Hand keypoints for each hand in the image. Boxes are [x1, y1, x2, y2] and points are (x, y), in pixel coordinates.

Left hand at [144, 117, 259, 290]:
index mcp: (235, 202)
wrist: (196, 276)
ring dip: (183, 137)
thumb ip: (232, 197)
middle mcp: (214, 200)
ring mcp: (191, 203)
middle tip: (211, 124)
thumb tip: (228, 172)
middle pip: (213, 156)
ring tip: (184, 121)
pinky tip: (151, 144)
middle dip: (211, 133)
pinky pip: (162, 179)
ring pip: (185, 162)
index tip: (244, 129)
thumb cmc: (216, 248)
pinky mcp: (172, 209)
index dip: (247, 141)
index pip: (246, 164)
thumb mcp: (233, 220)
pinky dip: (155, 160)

◆ ◆ ◆ ◆

■ WORK TASK
Reply with only the number of lines in the entries that hold the word "middle".

■ REPLY TO THE EXERCISE
4